La France signe la fin du franc CFA dans 8 pays d’Afrique de l’Ouest

Bénin, Burkina Faso, Côte d’Ivoire, Guinée-Bissau, Mali, Niger, Sénégal et Togo ne se serviront plus de ce « vestige de la Françafrique ».

À la sortie du Conseil des ministres, hier mercredi 20 mai, Sibeth Ndiaye a annoncé que le projet de loi qui entérine la fin du franc CFA a été adopté. Ce texte valide la transformation du franc CFA, qui devient l’éco, ainsi que la fin de la centralisation des réserves de change des États d’Afrique de l’Ouest auprès du Trésor français.

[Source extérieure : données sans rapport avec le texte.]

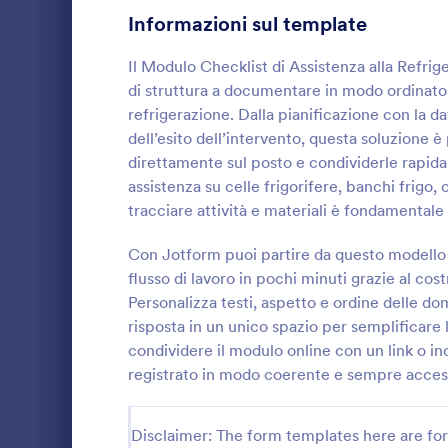
Informazioni sul template
Moduli di Gioco
9
Il Modulo Checklist di Assistenza alla Refrig
Moduli Assistenza Sanitaria
755
di struttura a documentare in modo ordinato
Moduli Risorse Umane
refrigerazione. Dalla pianificazione con la da
644
dell’esito dell’intervento, questa soluzione è
Moduli IT
155
direttamente sul posto e condividerle rapida
assistenza su celle frigorifere, banchi frigo,
Moduli Assicurazione
39
Registra i co
tracciare attività e materiali è fondamentale 
in cantiere c
Moduli di Produzione
9
Giornaliero 
Con Jotform puoi partire da questo modello di
utile per imp
flusso di lavoro in pochi minuti grazie al cost
Moduli Marketing
47
Go to Cate
Moduli List
responsabili 
Personalizza testi, aspetto e ordine delle do
raccolta dati
Moduli Fotografia
52
risposta in un unico spazio per semplificare l
condividere il modulo online con un link o in
Moduli per la pubblica amministrazione
61
registrato in modo coerente e sempre access
Moduli Immobiliari
179
Disclaimer: The form templates here are for 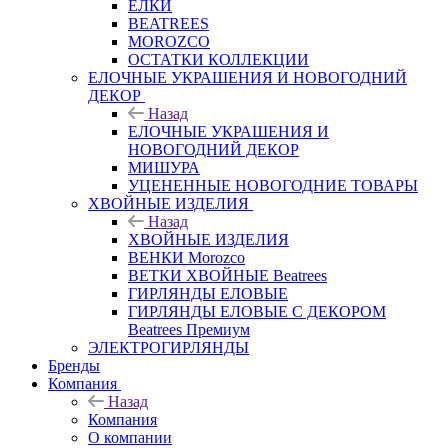
ЕЛКИ
BEATREES
MOROZCO
ОСТАТКИ КОЛЛЕКЦИИ
ЕЛОЧНЫЕ УКРАШЕНИЯ И НОВОГОДНИЙ
ДЕКОР
Назад
ЕЛОЧНЫЕ УКРАШЕНИЯ И
НОВОГОДНИЙ ДЕКОР
МИШУРА
УЦЕНЕННЫЕ НОВОГОДНИЕ ТОВАРЫ
ХВОЙНЫЕ ИЗДЕЛИЯ
Назад
ХВОЙНЫЕ ИЗДЕЛИЯ
ВЕНКИ Morozco
ВЕТКИ ХВОЙНЫЕ Beatrees
ГИРЛЯНДЫ ЕЛОВЫЕ
ГИРЛЯНДЫ ЕЛОВЫЕ С ДЕКОРОМ
Beatrees Премиум
ЭЛЕКТРОГИРЛЯНДЫ
Бренды
Компания
Назад
Компания
О компании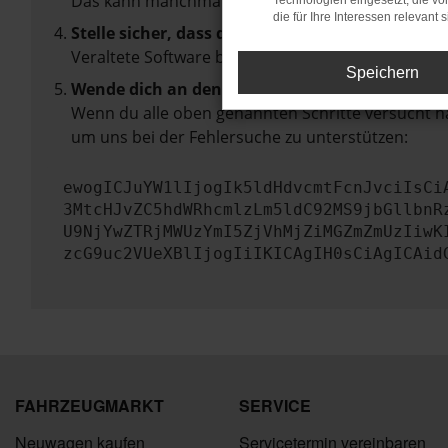
Das kann manchmal helfen, vorübergehende Pro
Technologien eingesetzt, die v
die für Ihre Interessen relevant s
Stelle sicher, dass dein Browser und dein Betr
Veraltete Software birgt nicht nur ein Sicherhei
Speichern
Wende dich an den Webseitenbetreiber.
Wenn du alle oben genannten Schritte versucht ha
um uns bei der Fehlersuche zu unterstützen:
ewogICJuYW1lIjogIk5ldHdvcmtFcnJvciIsCi
3MtcHJvZC5hdWRhcmlzLm5ldC92MS9jbGllbnR
U9NjYwZTRjMWUzYmI5ZjVhMjZiMGZmZmUzIiwK
zcG9uc2VUeXBlIjogIiIKICAgIH0sCiAgICAid
FAHRZEUGMARKT
SERVICE
Neuwagen kaufen
Servicetermin vereinbaren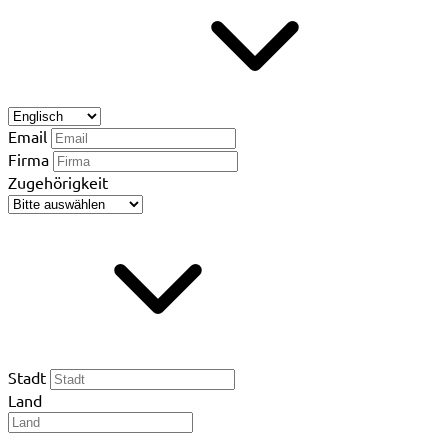
Email
Firma
Zugehörigkeit
Stadt
Land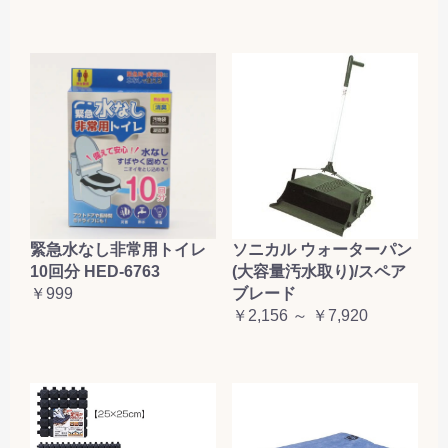
緊急水なし非常用トイレ
ソニカル ウォーターパン
10回分 HED-6763
(大容量汚水取り)/スペア
￥999
ブレード
￥2,156 ～ ￥7,920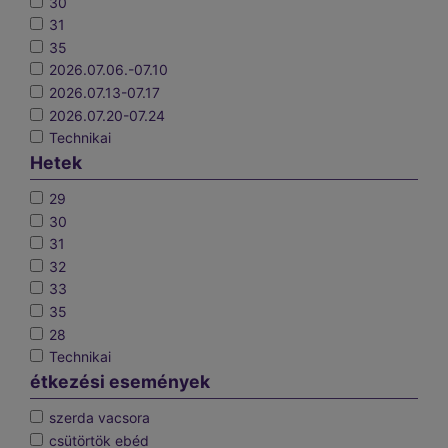
30
31
35
2026.07.06.-07.10
2026.07.13-07.17
2026.07.20-07.24
Technikai
Hetek
29
30
31
32
33
35
28
Technikai
étkezési események
szerda vacsora
csütörtök ebéd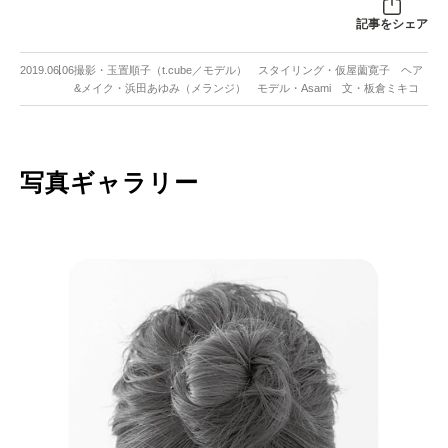
記事をシェア
2019.06.06
撮影・玉置順子（t.cube／モデル） スタイリング・仮屋薗寛子 ヘア
&メイク・浜田あゆみ（メランジ） モデル・Asami 文・板倉ミキコ
写真ギャラリー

«Cette fin symbolique devait s’inscrire dans un renouvellement de la relation entre la France et l’Afrique et écrire une nouvelle page de notre histoire», a affirmé la porte-parole du gouvernement, Sibeth Ndiaye. Il était notamment dénoncé par des associations comme étant «colonialiste». 

Le 21 décembre, huit pays d’Afrique de l’Ouest et la France avaient décidé de cette réforme d’envergure du franc CFA, avait annoncé le président ivoirien Alassane Ouattara en présence du président français. Le franc CFA était d’ailleurs perçu comme l’un des «vestiges de la Françafrique» par Emmanuel Macron.

La France ne s’efface pas complètement

Si Paris va se retirer des instances de gouvernance, la France continuera de jouer son rôle de garant pour cette monnaie qui maintiendra également une parité fixe avec l’euro (1 euro = 655,96 francs CFA). Ce point est appelé à évoluer lorsque la monnaie commune ouest-africaine verra le jour.

Le Mali a été le premier pays africain à bénéficier mardi 19 mai de cette mesure auprès des créanciers du Club de Paris. D’autres devraient suivre comme l’Ethiopie, la République démocratique du Congo (RDC), le Congo-Brazzaville, le Cameroun et la Mauritanie. Mais le franc CFA ne disparaît pas complètement : les six pays d’Afrique centrale (Cameroun, Centrafrique, Congo, Gabon, Guinée Equatoriale et Tchad), qui forment une zone monétaire distincte, continueront à l’utiliser.